In terms of deadliest animals, sharks barely make the top ten and are superseded by the vicious jellyfish (100 human deaths per year) and hippopotami (200 DPY).
Clocking in at #7 are lions (250)
#6 Bees (400)
#5 Elephants (600)
#4 Crocodiles (2000)
#3 Scorpians (5000)
#2 Snakes (100,000)
But the death toll of all these murderers together wouldn’t be a tenth of Public Health Enemy #1:
Weighing in at 2.5 milligrams and half an inch in length, the Mosquito kills 2 to 5 million people each year, from one disease alone: Malaria.
Today on World Malaria Day (formerly Africa Malaria Day) organizations such as WHO are getting the word out about the leading cause of premature mortality in the world. In sub-Saharan Africa, malaria consumes four out of every ten public health dollars, and one out of every five children in sub-Saharan countries will die of malaria before their fifth birthday. 3000 every day.

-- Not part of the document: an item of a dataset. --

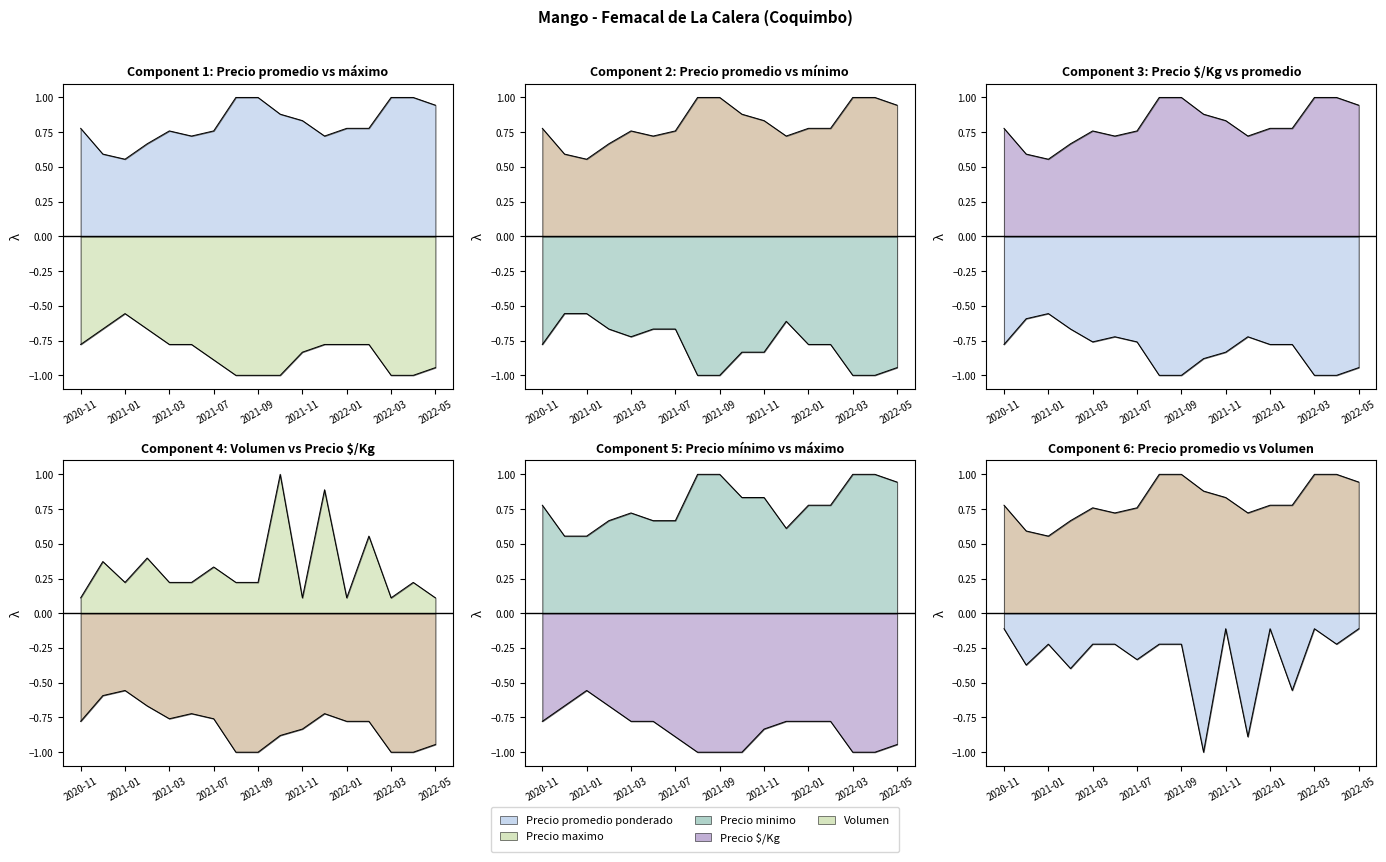

What is the label of the 6th point from the right?

2021-12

A Harvard study in the year 2000 found that, had Malaria been eliminated 35 years earlier, the GDPs of Central and Southern African nations would be 30% higher today.
The vast majority of the infected are children in Africa, but the disease also effects South and Central America, the Indian subcontinent, and Southern Asia.
What can we do about it?
From 1992 to 2006, despite medical advances with other diseases, malaria infection and mortality rates actually increased, as strains of malaria became resistant to drugs such as chloroquine. Once cheap and readily-available, chloroquine is now ineffective in half of Africa’s malaria cases.

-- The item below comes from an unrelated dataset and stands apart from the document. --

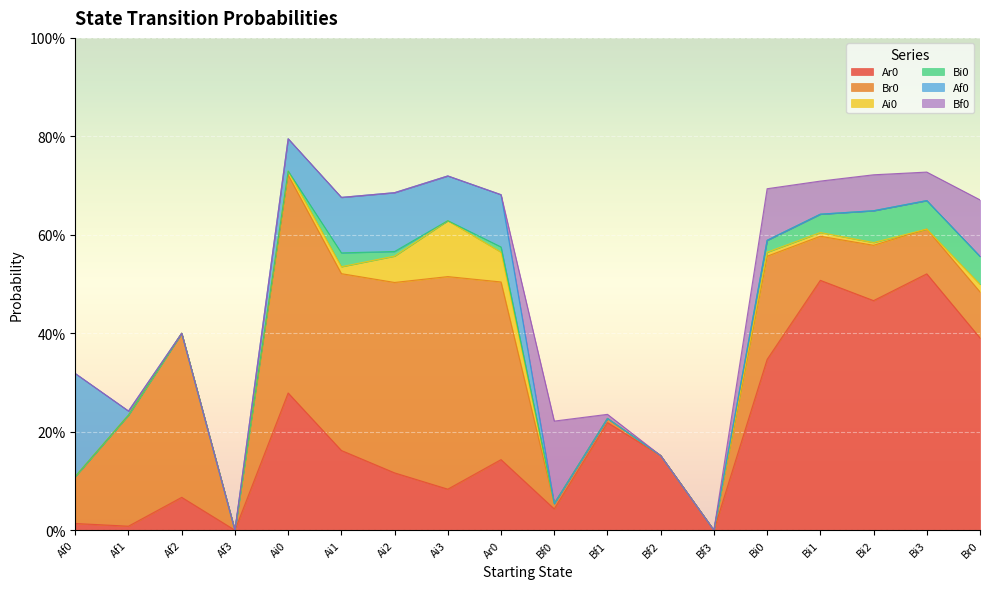

True or false: Af0 and Bi0 intersect in this chart.

False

There are no vaccines proven effective against malaria. And though prophylactic drugs are available, the best forms of prevention today are still the simplest. Mosquito netting around beds and mosquito repellant are two.
It’s estimated that it would take $3 billion a year to eradicate Malaria. Not a chunk of change anyone wants to part with, but still less than the amount spent each week on the war in Iraq.

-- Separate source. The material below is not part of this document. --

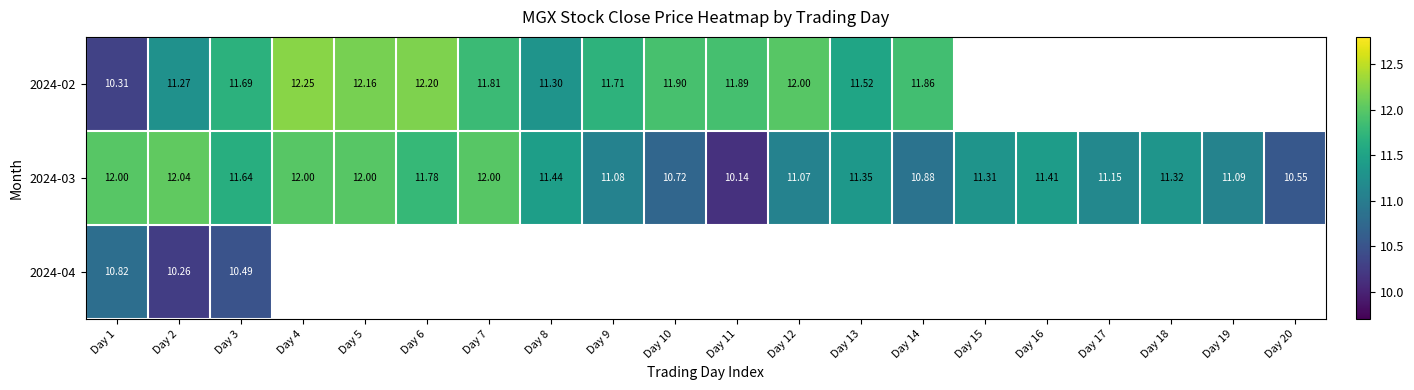

At which label does 2024-03 first exceed 11?

Day 1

On the other hand, in the past two years the President’s Malaria Initiative, a $1 billion+ initiative focusing on preventive treatment in children under 5 and pregnant mothers, has helped to reduce new cases of malaria across 15 African nations.
A recent shark attack in San Diego made national headlines yesterday. The attack was horrifying and tragic, no doubt.
But imagine if the same attention were paid to each of the million+ fatal animal attacks each year by the common mosquito…
Or if we could see the devastation of a 9/11-size catastrophe, 3000 people dead from malaria, every single day…
The resources devoted to solving such a crisis would be bottomless. But we don’t hear about it in the news precisely because it happens every day.
Malaria once terrorized Europe and America as it now does Africa. On April 25th we imagine a day when Malaria Day memorializes those millions killed from the eradicated disease, rather than the 3000 who will die today.